YOUR BUSINESS AUTHORITY
Springfield, MO
Never buy a puzzle from a thrift store because there is too much risk of a missing piece. Last week, my wife broke that rule, and sure enough, the puzzle had a missing piece right in the middle of it. Now that we are further down the road on investing in green companies and those in the environmental, social and governance space, I believe they too have a missing piece: profitability.
Investors are losing excitement over green and ESG public companies. According to a Morningstar report, more than $14 billion in ESG funds have left the stock market this year, leaving the sustainable funds tally at $299 billion. Wall Street rushed to add to green investing a few years ago when ESG was all the rage, but now they are quietly closing funds after investors have cashed out billions on disappointing investment returns.

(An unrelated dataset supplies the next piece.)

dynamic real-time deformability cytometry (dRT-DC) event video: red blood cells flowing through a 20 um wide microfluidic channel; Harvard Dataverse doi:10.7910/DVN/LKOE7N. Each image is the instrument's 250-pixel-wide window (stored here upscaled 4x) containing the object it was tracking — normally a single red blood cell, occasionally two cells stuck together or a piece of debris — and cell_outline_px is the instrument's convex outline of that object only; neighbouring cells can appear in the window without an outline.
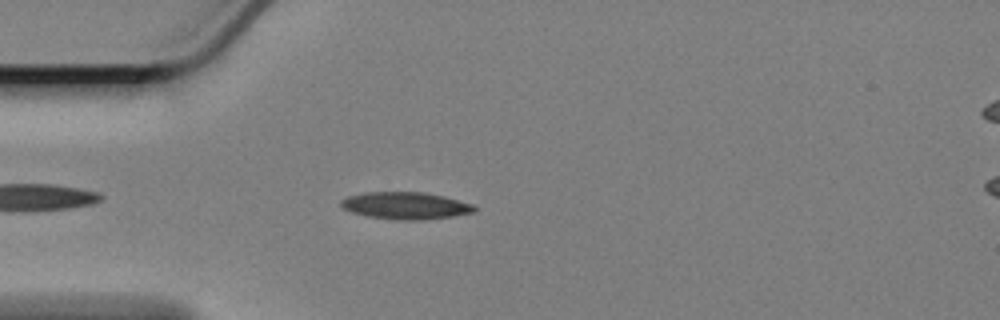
{"species": "Egyptian fruit bat (a non-hibernating species)", "species_latin": "Rousettus aegyptiacus", "temperature_condition": "cold", "stored_images_in_passage": 29, "camera_frame_rate_fps": 3000, "um_per_image_px": 0.085, "animal": {"sex": "female"}, "frame": {"image": 1, "passage_image": 6, "time_ms": 1.667, "image_size_px": [1000, 320], "cell_outline_px": [[476, 212], [452, 216], [420, 220], [396, 220], [368, 216], [352, 212], [344, 208], [340, 204], [340, 200], [348, 196], [364, 192], [424, 192], [444, 196], [472, 204], [476, 208]], "centroid_in_image_um": [34.47, 17.47], "position_along_channel_um": 50.5, "area_um2": 21.04}}
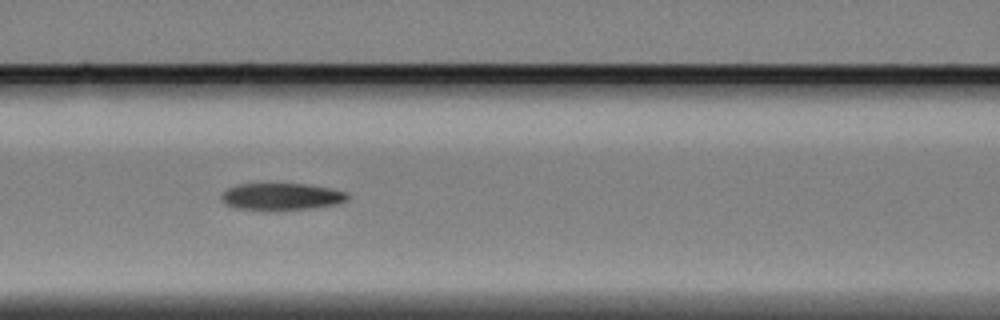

For the first time last quarter, we saw more mutual fund managers remove rather than add ESG from their policy criteria. The Wall Street Journal noted that six mutual funds have dropped ESG from their criteria, and even more telling, another 32 sustainable funds are closing. The demand for ESG investing will continue to be limited until the mutual funds show investors they can be profitable.
Several clean energy startups are going bankrupt – or on the verge of it – and awaiting government funding, according to a report on OilPrice.com, citing filings by Lordstown Motors and Proterra. Government loans are available to new green companies, but they must first show some profitability to prove they can repay the government loan. Many are using up their cash because the business costs have been much more than expected. The electric vehicle part of the sector has especially been vulnerable, with many filing for bankruptcy or showing they are near it.

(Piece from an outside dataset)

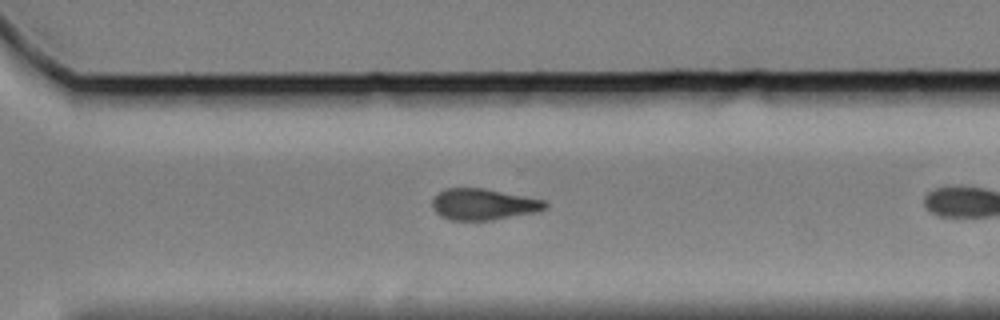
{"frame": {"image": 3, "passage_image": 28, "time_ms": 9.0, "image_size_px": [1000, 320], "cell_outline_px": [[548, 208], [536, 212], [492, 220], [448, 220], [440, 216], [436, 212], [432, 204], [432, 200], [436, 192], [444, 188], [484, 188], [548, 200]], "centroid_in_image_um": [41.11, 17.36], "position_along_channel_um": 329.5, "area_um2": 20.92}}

It’s not just that manufacturing costs are higher, but demand for electric vehicles is dropping quickly, according to a USA Today article titled “Here’s why people aren’t buying EVs in spite of price cuts and tax breaks.” This isn’t what carmakers expected. With the popularity of Tesla Inc. (Nasdaq: TSLA) in 2020, General Motors Co. (NYSE: GM) announced they would phase out combustion engines, and Ford Motor Co. (NYSE: F) got to work on the Mustang Mach-E, but now they aren’t selling. Car makers have a lot of inventory that isn’t selling – up over 500% from a year ago, per a CarGurus report in October – and are beginning to slash prices to stir up demand.
Americans are having a hard time justifying the high EV price tag, which is much more expensive than other new cars. EVs are also less convenient. I could almost throw a rock in my city and hit a gas station, church and Chinese restaurant, but I can only think of two public charging stations. There may be more, but they’re few enough it doesn’t give me confidence to buy an EV because it seems inconvenient.
It seems like the first people to get on board with EVs were wealthy, had a garage (with money to install a charger), used their vehicle only for commuting to work and wanted to support the green political energy movement. To get beyond this smaller group of people, the EV makers must make the cars more of a “good deal” and less of a political statement to justify the high price and inconveniences.
That’s great, but as I ask my two nearly adult kids when they often share entrepreneurial ideas: Will it make any money? I try not to burst their bubbles, but then there’s reality.
Most investors don’t want to make a political statement but want a return on their investments. Companies are finding out the hard way that they can’t ask investors to give money on a great social idea until it returns them a profit.
Real profit is the missing piece of the puzzle for green and ESG companies. It will probably come in the near future, but they aren’t there yet.